Combine a hash map keyed by cache key, mapping to nodes in a doubly linked list ordered by recency. The head sentinel points to the most recently used node; the tail sentinel points to the least recently used. Every operation becomes constant time.

class Node:
    def __init__(self, key=0, value=0):
        self.key = key
        self.value = value
        self.prev = None
        self.next = None

class LRUCache:
    def __init__(self, capacity):
        self.capacity = capacity
        self.cache = {}
        self.head = Node()
        self.tail = Node()
        self.head.next = self.tail
        self.tail.prev = self.head

    def _remove(self, node):
        node.prev.next = node.next
        node.next.prev = node.prev

    def _add_to_front(self, node):
        node.next = self.head.next
        node.prev = self.head
        self.head.next.prev = node
        self.head.next = node

    def get(self, key):
        if key not in self.cache:
            return -1
        node = self.cache[key]
        self._remove(node)
        self._add_to_front(node)
        return node.value

    def put(self, key, value):
        if key in self.cache:
            self._remove(self.cache[key])
        node = Node(key, value)
        self.cache[key] = node
        self._add_to_front(node)
        if len(self.cache) > self.capacity:
            lru = self.tail.prev
            self._remove(lru)
            del self.cache[lru.key]

Sentinel head and tail nodes eliminate the special cases of inserting into or removing from an empty list.

Walk Through an Example

Capacity 2. Start with an empty list: head <-> tail.

put(1, 1): insert node 1 at front. List: head <-> 1 <-> tail. Map: {1: node1}.

put(2, 2): insert node 2 at front. List: head <-> 2 <-> 1 <-> tail.

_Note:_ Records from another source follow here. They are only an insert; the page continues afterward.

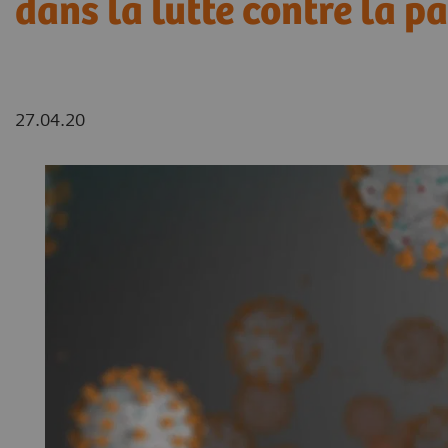
dans la lutte contre la 
27.04.20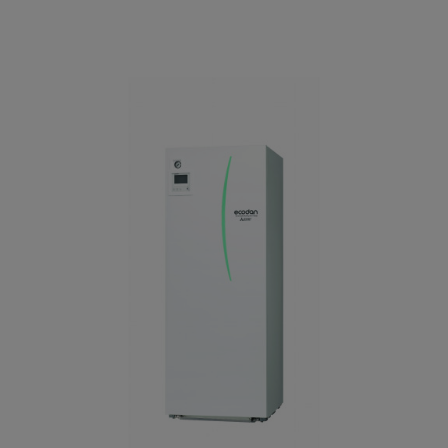
Cena
27 676,12 zł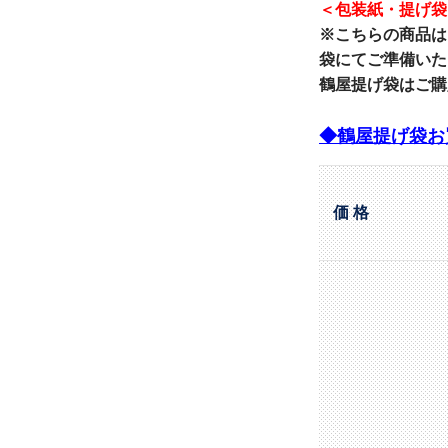
＜包装紙・提げ袋
※こちらの商品は
袋にてご準備いた
鶴屋提げ袋はご購
◆鶴屋提げ袋お
価 格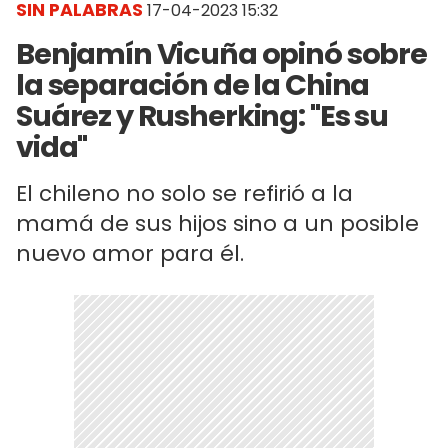
SIN PALABRAS
17-04-2023 15:32
Benjamín Vicuña opinó sobre
la separación de la China
Suárez y Rusherking: "Es su
vida"
El chileno no solo se refirió a la
mamá de sus hijos sino a un posible
nuevo amor para él.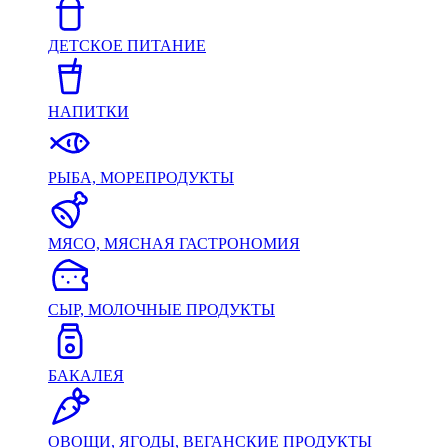
ДЕТСКОЕ ПИТАНИЕ
НАПИТКИ
РЫБА, МОРЕПРОДУКТЫ
МЯСО, МЯСНАЯ ГАСТРОНОМИЯ
СЫР, МОЛОЧНЫЕ ПРОДУКТЫ
БАКАЛЕЯ
ОВОЩИ, ЯГОДЫ, ВЕГАНСКИЕ ПРОДУКТЫ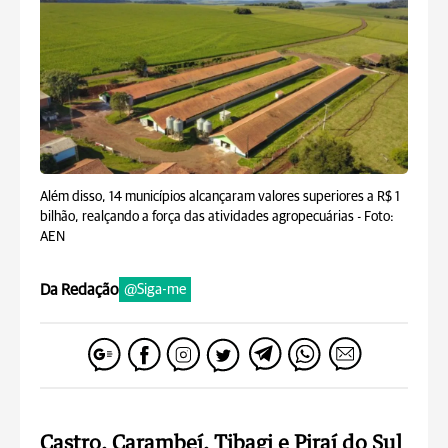
Além disso, 14 municípios alcançaram valores superiores a R$ 1
bilhão, realçando a força das atividades agropecuárias -
Foto:
AEN
Da Redação
@Siga-me
Castro, Carambeí, Tibagi e Piraí do Sul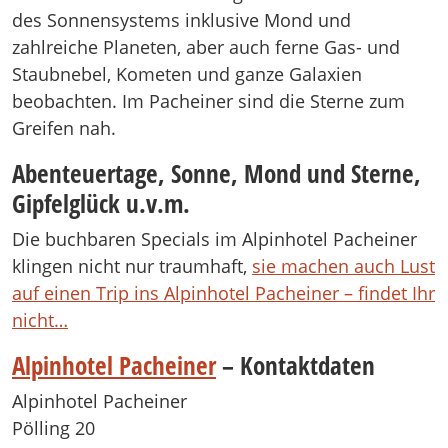
des Sonnensystems inklusive Mond und
zahlreiche Planeten, aber auch ferne Gas- und
Staubnebel, Kometen und ganze Galaxien
beobachten. Im Pacheiner sind die Sterne zum
Greifen nah.
Abenteuertage, Sonne, Mond und Sterne,
Gipfelglück u.v.m.
Die buchbaren Specials im Alpinhotel Pacheiner
klingen nicht nur traumhaft,
sie machen auch Lust
auf einen Trip ins Alpinhotel Pacheiner – findet Ihr
nicht…
Alpinhotel Pacheiner
– Kontaktdaten
Alpinhotel Pacheiner
Pölling 20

get(1) returns 1. We move node 1 to the front. List: head <-> 1 <-> 2 <-> tail.

put(3, 3): insert node 3 at front. List: head <-> 3 <-> 1 <-> 2 <-> tail. Size exceeds capacity, so evict tail.prev, which is node 2. List: head <-> 3 <-> 1 <-> tail. Map: {1: node1, 3: node3}.

get(2) returns -1 because key 2 is no longer in the map.

Edge Cases

• Capacity of 1: every put evicts the previous key. The sentinel design handles this cleanly.
• Repeated puts on the same key: detect with key in self.cache, remove the old node, then insert the new one at the front.
• Get on a missing key: do not mutate the list, just return -1.
• Capacity 0: the problem usually disallows this, but if asked, every put should immediately evict; you can short-circuit by storing nothing.

Complexity Analysis

• get: O(1) average due to hash map lookup plus constant-time list splicing.
• put: O(1) average. Insertion, optional removal, and eviction are each constant time.
• Space: O(capacity) for both the map and the list.

How to Explain It in an Interview

State the goal first: O(1) on both operations. Hash maps give O(1) lookup, but they do not track order. A doubly linked list gives O(1) insertion and removal at arbitrary positions if you have a pointer to the node, and it lets you maintain recency order. Combine them by storing the node itself in the map.

Walk through the invariant: the node nearest the head sentinel is the most recently used, the node nearest the tail sentinel is the least recently used. Every successful get moves a node to the front. Every put either updates an existing node and moves it to the front or inserts a new node and evicts from the back if the cache is full.

If asked why not use Python’s OrderedDict, explain it works and is acceptable, but the manual implementation demonstrates you understand the underlying data structures and would be necessary in languages without an ordered hash map.

Related Problems

• LeetCode 460 LFU Cache, which adds frequency tracking.
• LeetCode 432 All O`one Data Structure for ordered key buckets.
• LeetCode 1472 Design Browser History, which uses linked-list-like state.
• LeetCode 706 Design HashMap for related design skills, see also Hashing and Hash Maps.

Wrap up

LRU Cache is a rite of passage in design interviews. Practice writing the doubly linked list helpers first until the splicing is automatic, then layer the hash map on top. After that, attempt LFU Cache, which forces you to nest the same pattern by frequency. Revisit Linked Lists Common Operations if pointer juggling is still uncomfortable.